The new GOP plan would repeal the current law’s unpopular fines on people who don’t carry health insurance. So there’s no coverage mandate, but there’s a “continuous coverage penalty” — a 30-percent surcharge for people who let their health insurance coverage lapse. This sets up a perverse incentive. Making it more expensive to get coverage is likely to keep people out of the market until they desperately need treatment.
We could end up with risk pools full of very sick people, which could make health insurance premiums even more expensive than they are now — a big problem on the Western Slope.
That’s no better than Obamacare’s biggest shortcoming: sick people getting health insurance, receiving the hospital treatments, then stopping payment on their insurance until they need another procedure. That’s not insurable risk that any actuary could possibly write a policy around.
This was one of several observations shared with the Sentinel’s editorial board Wednesday by representatives of the Colorado Center for Law and Policy and the Colorado Consumer Health Initiative.
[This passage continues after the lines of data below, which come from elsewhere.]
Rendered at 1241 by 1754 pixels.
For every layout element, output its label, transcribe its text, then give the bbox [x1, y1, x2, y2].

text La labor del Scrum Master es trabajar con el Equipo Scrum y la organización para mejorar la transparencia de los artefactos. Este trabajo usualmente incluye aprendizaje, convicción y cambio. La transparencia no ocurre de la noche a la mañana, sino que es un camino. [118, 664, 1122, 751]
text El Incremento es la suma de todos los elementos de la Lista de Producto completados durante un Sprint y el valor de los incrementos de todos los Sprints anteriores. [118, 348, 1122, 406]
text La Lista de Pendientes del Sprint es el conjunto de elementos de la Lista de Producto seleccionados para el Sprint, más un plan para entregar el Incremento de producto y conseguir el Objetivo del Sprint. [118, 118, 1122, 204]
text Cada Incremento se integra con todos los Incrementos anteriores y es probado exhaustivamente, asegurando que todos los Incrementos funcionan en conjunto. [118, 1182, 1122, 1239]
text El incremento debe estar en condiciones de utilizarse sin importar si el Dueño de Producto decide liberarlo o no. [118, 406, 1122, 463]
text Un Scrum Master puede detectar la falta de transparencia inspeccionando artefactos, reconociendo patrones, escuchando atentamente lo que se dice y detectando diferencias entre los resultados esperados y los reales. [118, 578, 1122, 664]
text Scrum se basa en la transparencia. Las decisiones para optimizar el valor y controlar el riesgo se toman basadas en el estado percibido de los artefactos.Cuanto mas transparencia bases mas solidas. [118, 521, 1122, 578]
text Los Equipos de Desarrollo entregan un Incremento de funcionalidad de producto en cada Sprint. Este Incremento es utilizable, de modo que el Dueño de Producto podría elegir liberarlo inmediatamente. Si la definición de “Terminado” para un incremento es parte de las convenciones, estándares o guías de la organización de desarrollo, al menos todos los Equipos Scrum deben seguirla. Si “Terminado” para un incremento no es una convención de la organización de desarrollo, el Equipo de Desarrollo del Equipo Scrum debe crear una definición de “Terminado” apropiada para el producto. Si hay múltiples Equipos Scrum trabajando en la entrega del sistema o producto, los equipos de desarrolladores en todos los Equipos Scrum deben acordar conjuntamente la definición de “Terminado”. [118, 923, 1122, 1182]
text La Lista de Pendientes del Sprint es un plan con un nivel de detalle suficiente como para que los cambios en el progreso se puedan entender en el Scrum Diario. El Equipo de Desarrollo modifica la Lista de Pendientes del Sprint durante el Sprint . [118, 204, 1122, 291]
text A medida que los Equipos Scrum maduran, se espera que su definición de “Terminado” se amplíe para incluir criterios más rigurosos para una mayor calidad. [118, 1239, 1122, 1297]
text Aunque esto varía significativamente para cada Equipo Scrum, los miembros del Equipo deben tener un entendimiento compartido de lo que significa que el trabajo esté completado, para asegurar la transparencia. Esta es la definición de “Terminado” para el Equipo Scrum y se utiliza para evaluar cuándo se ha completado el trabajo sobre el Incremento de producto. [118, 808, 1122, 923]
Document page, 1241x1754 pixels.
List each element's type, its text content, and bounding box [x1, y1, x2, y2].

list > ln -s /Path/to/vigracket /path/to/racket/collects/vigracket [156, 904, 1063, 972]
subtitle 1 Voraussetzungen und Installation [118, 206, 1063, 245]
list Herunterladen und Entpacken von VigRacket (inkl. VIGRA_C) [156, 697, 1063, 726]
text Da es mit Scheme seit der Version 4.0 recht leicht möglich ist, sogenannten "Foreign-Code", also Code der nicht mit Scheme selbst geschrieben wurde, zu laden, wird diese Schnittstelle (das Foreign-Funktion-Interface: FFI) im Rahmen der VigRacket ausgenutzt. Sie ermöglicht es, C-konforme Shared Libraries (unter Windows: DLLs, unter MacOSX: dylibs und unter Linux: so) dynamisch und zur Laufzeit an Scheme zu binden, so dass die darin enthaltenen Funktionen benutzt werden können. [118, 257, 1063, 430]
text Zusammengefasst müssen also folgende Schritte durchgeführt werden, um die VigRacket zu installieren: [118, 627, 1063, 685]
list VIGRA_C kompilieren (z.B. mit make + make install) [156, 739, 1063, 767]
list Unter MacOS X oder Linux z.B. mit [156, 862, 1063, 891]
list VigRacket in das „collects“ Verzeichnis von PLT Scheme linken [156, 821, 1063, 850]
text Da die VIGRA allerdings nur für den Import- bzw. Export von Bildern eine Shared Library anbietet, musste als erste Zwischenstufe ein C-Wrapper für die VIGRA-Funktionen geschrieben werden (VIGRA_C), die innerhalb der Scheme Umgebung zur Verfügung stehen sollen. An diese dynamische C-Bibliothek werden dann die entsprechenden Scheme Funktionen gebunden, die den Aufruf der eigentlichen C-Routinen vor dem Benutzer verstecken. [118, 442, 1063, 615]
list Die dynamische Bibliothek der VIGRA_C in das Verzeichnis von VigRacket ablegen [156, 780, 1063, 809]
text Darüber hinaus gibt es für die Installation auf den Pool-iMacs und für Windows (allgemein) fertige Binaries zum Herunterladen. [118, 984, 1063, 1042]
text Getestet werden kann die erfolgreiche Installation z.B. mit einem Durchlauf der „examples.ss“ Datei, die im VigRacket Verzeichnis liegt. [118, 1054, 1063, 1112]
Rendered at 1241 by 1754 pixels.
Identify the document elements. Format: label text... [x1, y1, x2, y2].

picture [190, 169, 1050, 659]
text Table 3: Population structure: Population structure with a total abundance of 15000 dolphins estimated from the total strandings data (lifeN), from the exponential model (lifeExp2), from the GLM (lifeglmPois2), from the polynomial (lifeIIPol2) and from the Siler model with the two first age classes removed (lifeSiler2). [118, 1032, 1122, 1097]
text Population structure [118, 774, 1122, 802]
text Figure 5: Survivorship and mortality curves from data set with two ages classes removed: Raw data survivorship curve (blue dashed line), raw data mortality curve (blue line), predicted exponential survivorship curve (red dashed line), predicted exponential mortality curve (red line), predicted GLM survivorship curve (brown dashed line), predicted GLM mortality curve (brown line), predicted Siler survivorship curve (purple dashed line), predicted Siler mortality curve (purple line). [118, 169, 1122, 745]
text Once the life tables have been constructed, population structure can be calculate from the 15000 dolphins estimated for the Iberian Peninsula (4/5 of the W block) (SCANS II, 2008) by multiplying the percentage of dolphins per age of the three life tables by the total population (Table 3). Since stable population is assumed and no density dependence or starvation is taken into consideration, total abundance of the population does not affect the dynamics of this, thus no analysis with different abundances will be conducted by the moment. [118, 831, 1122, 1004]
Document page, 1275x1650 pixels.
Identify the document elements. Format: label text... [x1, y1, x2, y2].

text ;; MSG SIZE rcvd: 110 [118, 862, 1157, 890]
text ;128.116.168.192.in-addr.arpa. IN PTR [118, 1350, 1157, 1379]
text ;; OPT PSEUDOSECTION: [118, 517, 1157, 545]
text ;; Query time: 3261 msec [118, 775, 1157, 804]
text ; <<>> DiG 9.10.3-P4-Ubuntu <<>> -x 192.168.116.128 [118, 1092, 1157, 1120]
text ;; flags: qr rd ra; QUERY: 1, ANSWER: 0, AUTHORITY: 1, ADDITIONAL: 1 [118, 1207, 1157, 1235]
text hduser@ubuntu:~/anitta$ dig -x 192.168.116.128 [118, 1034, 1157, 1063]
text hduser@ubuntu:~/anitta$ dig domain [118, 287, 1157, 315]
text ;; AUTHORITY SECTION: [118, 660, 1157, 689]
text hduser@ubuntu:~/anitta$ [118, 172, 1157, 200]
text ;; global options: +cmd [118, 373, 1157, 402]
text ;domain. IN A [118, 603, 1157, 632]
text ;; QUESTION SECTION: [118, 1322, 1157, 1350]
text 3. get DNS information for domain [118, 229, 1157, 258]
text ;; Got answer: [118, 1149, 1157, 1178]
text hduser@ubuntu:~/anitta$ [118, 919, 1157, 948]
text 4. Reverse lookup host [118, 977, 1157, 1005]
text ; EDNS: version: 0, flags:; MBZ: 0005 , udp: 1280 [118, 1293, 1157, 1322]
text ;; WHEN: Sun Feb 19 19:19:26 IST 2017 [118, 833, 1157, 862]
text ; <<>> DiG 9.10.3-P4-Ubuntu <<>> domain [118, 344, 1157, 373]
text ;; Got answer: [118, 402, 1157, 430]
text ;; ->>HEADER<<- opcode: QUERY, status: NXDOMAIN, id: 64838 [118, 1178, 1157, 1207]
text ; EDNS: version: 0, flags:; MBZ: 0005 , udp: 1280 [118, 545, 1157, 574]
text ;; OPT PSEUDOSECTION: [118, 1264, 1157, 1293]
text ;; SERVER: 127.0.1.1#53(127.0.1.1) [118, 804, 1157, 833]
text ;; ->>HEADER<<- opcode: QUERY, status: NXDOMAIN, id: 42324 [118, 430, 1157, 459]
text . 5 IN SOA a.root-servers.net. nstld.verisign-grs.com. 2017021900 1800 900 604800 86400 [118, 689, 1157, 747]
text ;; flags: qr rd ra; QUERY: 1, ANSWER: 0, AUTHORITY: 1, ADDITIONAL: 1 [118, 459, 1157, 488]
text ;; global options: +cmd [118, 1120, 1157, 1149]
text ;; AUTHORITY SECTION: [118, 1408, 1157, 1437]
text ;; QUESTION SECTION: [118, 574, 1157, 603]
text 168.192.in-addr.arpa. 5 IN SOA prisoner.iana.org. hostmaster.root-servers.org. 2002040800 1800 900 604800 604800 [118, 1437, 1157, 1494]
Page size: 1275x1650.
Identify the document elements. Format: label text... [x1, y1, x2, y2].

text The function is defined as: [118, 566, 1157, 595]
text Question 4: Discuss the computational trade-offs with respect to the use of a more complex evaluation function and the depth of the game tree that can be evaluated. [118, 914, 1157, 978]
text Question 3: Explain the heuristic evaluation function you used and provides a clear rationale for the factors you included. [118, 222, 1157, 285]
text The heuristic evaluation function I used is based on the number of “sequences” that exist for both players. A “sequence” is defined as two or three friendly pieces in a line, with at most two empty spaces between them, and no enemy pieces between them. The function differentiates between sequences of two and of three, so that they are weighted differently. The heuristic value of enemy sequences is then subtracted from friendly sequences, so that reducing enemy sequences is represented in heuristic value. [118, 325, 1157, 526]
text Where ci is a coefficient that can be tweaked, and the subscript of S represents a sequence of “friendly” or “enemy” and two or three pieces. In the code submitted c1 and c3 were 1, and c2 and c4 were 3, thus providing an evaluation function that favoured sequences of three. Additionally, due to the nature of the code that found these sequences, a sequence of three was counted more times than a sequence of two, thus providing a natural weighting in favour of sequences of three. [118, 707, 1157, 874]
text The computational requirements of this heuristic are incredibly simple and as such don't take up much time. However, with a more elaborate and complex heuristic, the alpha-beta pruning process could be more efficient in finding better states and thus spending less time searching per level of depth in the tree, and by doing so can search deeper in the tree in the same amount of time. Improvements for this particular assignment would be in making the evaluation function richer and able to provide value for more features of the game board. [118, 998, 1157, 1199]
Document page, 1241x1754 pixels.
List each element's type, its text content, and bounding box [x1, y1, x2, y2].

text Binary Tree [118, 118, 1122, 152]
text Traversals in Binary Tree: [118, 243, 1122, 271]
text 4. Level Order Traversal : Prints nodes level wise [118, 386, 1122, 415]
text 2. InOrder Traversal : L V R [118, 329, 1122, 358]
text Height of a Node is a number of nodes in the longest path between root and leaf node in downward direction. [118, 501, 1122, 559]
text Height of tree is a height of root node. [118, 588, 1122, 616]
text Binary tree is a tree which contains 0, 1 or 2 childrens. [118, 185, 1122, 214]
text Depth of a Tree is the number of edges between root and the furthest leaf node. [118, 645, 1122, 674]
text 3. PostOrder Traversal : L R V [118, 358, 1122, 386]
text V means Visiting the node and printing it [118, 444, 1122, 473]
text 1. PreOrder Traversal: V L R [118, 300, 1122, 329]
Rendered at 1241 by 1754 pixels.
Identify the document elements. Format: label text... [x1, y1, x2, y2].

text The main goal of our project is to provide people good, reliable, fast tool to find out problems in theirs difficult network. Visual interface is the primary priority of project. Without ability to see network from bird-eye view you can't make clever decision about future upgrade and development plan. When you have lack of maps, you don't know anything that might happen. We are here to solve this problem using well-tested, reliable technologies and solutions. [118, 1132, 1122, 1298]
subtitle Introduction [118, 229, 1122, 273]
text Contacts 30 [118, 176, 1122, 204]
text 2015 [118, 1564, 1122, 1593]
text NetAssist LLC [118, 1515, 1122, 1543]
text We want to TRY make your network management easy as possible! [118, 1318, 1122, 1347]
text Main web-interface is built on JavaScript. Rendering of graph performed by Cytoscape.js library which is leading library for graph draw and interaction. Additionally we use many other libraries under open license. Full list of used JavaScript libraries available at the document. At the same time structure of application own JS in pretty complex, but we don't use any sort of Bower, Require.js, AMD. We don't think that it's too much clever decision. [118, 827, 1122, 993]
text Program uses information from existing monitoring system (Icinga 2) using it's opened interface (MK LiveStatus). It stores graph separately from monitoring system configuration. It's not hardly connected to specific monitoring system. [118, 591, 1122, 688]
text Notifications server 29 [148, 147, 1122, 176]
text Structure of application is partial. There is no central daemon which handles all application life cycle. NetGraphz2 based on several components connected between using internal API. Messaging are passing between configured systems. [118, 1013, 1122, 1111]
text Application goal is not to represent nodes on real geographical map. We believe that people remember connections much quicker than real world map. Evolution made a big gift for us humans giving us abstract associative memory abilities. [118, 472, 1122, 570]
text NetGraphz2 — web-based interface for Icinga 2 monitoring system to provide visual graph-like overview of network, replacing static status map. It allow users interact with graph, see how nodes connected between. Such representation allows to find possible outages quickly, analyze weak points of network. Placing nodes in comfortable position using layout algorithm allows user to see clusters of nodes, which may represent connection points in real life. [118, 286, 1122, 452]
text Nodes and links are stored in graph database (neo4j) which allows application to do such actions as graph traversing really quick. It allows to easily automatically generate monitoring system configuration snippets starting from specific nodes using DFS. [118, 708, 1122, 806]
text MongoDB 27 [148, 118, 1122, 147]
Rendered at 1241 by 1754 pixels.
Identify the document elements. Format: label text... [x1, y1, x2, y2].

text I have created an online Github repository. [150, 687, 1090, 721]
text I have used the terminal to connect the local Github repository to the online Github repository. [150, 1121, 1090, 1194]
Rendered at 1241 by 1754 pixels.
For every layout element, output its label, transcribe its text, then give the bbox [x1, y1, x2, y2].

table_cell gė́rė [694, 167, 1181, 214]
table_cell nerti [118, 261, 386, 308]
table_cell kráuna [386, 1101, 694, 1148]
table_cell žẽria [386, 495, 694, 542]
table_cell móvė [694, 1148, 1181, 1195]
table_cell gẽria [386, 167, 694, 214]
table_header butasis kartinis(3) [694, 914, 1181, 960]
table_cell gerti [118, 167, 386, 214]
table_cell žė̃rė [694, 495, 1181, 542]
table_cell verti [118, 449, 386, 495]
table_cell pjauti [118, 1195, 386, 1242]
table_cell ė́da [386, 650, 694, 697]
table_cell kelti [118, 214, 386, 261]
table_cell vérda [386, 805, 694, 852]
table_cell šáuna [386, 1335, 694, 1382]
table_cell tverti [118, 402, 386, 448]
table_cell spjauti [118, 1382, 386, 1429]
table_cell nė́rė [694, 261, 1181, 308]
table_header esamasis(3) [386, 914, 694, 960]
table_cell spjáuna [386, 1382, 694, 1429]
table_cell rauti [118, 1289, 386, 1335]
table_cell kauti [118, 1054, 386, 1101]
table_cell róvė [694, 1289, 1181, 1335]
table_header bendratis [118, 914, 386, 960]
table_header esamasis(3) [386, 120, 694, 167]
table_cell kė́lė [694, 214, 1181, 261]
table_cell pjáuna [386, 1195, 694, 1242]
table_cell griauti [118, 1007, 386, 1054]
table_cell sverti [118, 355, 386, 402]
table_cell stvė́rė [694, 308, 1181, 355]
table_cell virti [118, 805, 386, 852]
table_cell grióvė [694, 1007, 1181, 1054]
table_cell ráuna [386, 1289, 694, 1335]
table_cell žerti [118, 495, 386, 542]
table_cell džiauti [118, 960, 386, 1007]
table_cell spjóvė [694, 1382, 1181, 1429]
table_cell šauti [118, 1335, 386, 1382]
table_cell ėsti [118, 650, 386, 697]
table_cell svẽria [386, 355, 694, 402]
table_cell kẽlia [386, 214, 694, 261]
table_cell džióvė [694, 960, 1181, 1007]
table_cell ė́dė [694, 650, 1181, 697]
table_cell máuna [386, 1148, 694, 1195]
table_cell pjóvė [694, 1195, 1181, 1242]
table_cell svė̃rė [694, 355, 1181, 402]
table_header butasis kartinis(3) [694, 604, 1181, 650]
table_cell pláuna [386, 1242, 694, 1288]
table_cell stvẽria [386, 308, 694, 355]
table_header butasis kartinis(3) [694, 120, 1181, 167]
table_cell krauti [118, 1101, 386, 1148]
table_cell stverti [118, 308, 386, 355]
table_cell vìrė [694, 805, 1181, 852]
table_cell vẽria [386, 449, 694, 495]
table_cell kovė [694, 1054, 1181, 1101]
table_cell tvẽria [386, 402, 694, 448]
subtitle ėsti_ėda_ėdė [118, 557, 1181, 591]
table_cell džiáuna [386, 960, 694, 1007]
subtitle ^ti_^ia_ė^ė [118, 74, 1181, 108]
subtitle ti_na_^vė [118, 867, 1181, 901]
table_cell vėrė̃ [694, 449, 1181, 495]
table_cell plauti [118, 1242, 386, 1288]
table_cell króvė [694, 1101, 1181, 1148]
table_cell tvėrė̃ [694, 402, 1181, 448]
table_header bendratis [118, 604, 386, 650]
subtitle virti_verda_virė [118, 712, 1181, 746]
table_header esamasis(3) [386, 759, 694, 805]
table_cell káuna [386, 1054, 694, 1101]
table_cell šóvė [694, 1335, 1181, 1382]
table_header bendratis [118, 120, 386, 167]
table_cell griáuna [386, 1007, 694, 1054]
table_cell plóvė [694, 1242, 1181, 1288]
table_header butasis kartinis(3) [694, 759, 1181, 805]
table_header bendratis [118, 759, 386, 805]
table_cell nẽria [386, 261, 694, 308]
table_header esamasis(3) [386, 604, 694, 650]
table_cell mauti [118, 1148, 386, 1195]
They want to preserve the level of access Colorado has achieved under Obamacare or even improve it. We think that’s a fair goal of any fix for Obamacare. But that can’t happen if Congress limits future federal funding for Medicaid.
The bill effectively ends the Medicaid expansion because Colorado is not going to be able to afford to keep it after 2020, which means 450,000 Coloradans will lose Medicaid coverage, said Elisabeth Arenales of the Colorado Center for Law and Policy
Because the bill puts a fixed cap on the amount of money Colorado can spend on Medicaid, it reduces the flexibility needed to account for the needs of the state and individuals served by the program. The bill also rolls back coverage of children. Even before passage of the ACA, Colorado made the decision to expand coverage for impoverished children. The new bill takes away that option for the state.
These are just a few of the shortcomings of the long-promised GOP cure for Obamacare — and those concerns cross political lines. There are plenty of Republicans who are worried that new tax credits establish new entitlements or that other changes will leave Americans without coverage.
The Republican-led Congress has a unique opportunity to fix Obamacare, but it has to get it right. Without a fix to the foundational problem of very sick people entering and exiting the system, paying into it only when they need treatment, the system will surely crater. And that will lead to calls for a single-payer system.